O programa de carnaval de ex-jogadores de futebol brasileiros de sucesso foi bastante curioso. Romário, Bebeto, Dunga, Denílson, Djalminha, Júnior Baiano e outros fizeram uma viagem extravagante. Abriram mão de blocos carnavalescos, camarotes vip, desfiles de escolas de samba em nome do altruísmo humanitário. Para ajudar as vítimas das enchentes no Rio, toparam jogar um amistoso na gelada Chechênia. Olha que bacana! Alguém acredita nisso?
Foto: Dunga disputa a bola com o presidente/craque Kadyrov
Agora basta de mundo imaginário. Ninguém confirma, mas o deputado Romário confidenciou a amigos ter recebido cachê de 500 mil reais para participar da partida. Os demais jogadores não revelaram as quantias. O que cada um faz durante o carnaval é um problema particular, certo? Certo, evidente. O problema é que os ídolos brasileiros (e uso o termo por ter noção do país onde vivo, não porque admire os jogadores de futebol) participaram da festa futebolística particular do presidente checheno Ramzan Kadyrov.
No cargo desde abril de 2007, Kadyrov tem uma história de vida no mínimo suspeita. Nomeado pelo então presidente russo Vladimir Putin, Kadyrov defendeu a independência chechena, mas depois mudou de lado. Até aí nada de errado, afinal mudar de opinião pode ser considerado até uma sofisticação intelectual. A questão é que seus métodos de exercício de poder são suspeitos. Há 3 mil desaparecidos, e o presidente é acusado de ordenar sequestros, torturas e execuções sumárias de opositores e ativistas de direitos humanos.
Essas não são informações confidenciais. Estão publicadas em todo o tipo de veículo, basta apenas fazer uma pesquisa rápida na internet. Mesmo assim, nossos craques parecem não ter pensado duas vezes antes de compactuar com a festa particular de Kadyrov. E vestindo o uniforme da seleção brasileira. Aliás, este é um aspecto interessante porque num primeiro momento, quando questionada sobre o jogo, a CBF disse ter dado autorização para que os jogadores usassem o traje oficial da entidade. Depois, num pronunciamento que beira o ridículo, autoridades da confederação disseram que a partida era informal, e que camisas, calções e meiões da seleção estão disponíveis nas lojas a qualquer um que queira comprá-las. Ou seja, a CBF tirou o seu da reta.

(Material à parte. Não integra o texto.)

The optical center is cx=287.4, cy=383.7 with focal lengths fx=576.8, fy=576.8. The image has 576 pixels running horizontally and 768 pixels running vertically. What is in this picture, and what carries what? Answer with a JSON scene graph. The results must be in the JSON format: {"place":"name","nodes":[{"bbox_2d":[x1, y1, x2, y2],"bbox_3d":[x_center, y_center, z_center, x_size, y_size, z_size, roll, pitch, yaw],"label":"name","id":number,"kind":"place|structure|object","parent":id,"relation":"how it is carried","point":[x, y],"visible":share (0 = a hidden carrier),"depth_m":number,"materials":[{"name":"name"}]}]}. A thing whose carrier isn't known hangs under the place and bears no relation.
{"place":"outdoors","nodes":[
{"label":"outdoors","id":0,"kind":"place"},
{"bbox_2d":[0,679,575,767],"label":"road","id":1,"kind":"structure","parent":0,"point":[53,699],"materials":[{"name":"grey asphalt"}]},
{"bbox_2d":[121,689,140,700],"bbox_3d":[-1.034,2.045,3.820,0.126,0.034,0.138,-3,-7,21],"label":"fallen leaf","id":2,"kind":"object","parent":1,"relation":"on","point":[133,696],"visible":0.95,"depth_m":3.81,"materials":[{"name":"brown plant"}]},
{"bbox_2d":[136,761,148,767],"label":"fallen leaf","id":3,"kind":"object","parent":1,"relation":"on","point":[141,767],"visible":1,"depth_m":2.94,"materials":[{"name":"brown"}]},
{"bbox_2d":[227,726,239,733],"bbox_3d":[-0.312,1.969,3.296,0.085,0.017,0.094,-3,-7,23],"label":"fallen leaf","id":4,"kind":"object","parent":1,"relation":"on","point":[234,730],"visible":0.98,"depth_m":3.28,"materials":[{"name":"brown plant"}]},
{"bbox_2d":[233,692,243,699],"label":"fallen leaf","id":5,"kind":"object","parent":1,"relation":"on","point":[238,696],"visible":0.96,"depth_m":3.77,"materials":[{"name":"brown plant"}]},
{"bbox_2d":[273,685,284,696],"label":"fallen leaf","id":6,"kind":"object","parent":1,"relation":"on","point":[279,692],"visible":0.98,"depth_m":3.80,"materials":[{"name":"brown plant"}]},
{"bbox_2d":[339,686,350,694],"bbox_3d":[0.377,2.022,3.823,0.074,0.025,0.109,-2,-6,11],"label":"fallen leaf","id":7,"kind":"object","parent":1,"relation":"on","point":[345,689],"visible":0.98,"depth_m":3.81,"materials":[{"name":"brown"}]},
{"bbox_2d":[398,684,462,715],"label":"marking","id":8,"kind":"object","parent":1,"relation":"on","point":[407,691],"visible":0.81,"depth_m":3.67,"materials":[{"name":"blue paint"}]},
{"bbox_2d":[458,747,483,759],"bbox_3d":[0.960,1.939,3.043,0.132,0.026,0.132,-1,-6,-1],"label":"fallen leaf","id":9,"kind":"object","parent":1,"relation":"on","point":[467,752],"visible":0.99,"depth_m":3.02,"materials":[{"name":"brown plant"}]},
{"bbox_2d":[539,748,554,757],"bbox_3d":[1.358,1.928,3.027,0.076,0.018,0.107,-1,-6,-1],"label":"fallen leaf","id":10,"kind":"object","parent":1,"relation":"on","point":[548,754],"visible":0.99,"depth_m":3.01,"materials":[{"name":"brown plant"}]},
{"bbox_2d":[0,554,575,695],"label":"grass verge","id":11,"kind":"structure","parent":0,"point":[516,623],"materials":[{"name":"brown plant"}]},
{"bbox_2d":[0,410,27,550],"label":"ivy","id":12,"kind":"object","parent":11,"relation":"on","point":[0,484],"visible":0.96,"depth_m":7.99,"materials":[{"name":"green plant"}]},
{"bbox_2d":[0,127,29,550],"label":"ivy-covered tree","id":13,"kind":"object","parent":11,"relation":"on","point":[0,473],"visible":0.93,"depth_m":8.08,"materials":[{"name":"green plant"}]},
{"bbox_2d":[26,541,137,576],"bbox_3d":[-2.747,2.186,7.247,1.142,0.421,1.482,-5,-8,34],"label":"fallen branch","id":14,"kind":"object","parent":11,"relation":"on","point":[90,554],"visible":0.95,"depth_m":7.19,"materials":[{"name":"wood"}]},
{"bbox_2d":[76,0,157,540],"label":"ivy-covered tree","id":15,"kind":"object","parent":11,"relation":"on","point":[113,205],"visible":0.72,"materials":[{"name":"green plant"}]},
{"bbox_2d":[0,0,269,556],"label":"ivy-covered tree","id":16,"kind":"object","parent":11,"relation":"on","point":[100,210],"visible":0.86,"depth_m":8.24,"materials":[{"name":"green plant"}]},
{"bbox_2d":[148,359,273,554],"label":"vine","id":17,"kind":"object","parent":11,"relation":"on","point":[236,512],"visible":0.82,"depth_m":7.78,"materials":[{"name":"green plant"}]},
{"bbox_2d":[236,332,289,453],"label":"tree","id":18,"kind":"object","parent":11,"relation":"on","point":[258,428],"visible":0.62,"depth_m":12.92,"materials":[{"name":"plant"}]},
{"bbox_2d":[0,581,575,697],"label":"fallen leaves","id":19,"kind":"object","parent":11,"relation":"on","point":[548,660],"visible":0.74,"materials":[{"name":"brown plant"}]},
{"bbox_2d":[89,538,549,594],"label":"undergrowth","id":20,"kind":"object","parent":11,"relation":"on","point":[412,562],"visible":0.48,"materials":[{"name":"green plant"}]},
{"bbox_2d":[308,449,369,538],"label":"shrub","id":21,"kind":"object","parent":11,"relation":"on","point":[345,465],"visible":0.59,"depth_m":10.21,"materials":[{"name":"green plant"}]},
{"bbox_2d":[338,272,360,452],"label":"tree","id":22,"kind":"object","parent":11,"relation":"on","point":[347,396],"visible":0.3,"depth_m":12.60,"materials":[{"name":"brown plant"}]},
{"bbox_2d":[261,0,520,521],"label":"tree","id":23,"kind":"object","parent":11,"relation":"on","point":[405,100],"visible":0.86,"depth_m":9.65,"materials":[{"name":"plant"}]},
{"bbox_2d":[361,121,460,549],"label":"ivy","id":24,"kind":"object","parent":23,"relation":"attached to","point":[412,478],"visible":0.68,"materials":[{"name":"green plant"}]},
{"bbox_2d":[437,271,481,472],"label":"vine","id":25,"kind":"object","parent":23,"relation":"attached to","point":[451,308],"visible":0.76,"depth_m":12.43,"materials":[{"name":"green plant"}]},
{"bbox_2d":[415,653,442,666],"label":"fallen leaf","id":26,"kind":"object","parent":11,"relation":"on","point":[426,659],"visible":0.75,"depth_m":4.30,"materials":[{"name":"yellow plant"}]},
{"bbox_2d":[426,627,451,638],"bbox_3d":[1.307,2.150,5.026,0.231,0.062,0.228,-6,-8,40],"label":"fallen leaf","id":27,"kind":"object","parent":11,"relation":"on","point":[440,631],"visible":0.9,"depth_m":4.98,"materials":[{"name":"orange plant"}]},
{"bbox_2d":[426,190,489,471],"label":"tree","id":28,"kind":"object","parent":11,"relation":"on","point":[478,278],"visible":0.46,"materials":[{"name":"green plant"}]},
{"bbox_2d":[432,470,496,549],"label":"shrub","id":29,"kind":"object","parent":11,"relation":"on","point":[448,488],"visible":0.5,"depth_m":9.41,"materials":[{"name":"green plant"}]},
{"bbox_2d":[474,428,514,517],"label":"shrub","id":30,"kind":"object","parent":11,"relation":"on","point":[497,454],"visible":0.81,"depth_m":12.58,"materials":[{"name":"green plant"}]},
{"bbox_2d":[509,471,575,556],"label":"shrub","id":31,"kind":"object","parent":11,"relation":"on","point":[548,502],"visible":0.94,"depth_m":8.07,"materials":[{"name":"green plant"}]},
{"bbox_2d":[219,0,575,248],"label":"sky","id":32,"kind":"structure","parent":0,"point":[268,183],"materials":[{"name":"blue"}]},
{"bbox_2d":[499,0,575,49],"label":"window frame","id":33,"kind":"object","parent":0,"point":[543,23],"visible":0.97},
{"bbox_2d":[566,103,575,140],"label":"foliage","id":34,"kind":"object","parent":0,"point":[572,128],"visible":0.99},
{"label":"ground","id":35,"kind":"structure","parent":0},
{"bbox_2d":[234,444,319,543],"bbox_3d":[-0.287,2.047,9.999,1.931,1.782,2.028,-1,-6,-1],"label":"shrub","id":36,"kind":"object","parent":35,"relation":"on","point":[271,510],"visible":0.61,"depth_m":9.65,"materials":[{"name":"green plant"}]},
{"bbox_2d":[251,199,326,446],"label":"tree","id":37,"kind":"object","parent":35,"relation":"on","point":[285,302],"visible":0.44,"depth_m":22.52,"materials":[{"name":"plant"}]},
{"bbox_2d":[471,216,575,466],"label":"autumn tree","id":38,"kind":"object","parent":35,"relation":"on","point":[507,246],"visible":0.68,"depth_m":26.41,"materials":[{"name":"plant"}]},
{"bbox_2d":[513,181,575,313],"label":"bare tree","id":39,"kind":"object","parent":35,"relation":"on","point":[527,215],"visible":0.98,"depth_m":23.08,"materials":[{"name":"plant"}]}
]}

Obviamente, a entidade é uma empresa privada (sempre é importante ressaltar isso, diga-se de passagem). Mas o futebol brasileiro é um patrimônio nacional, uma das expressões mais significativas do povo brasileiro – e longe de mim adornos e patriotadas em torno do assunto. Na medida em que cuida de um dos aspectos mais relevantes do país, a CBF deveria, em tese, ter algum cuidado nas associações que faz. Em pior situação estão os jogadores que participaram da “festa”. Seria irresponsabilidade dizer que todos receberam dinheiro para jogar, mas parece que sim. Se não estão dispostos a qualquer pensamento crítico quanto a suas fontes de renda, que ao menos tivessem cuidado com suas próprias carreiras. Definitivamente, entrar em campo e bater palmas a um sujeito acusado de tantos crimes não conta pontos a ninguém.
Não é a primeira vez que futebol e política estão aliados – e do lado errado. Foi assim na Copa de 1978, na Argentina; ou durante a Copa de 1970, quando o governo militar abusou da patriotada. Mas vivemos tempos distintos, onde não há ameaças à vida dos que não se dobram às vontades políticas. Muito menos do presidente da Chechênia. Aliás, para piorar o quadro, Kadyrov jogou e fez dois gols. Numa cena patética, driblou o goleiro Zetti – um drible infantil em que Zetti claramente permite a passagem do presidente.
Os “ídolos” brasileiros que participaram do circo de mídia na Chechênia não estão arrependidos. Mas deveriam. Como deveriam também ser menos admirados, criticados com menos polidez, menos vergonha. Quando entram em campo, levam todo o Brasil com eles. E, dessa vez, entraram do lado errado da história.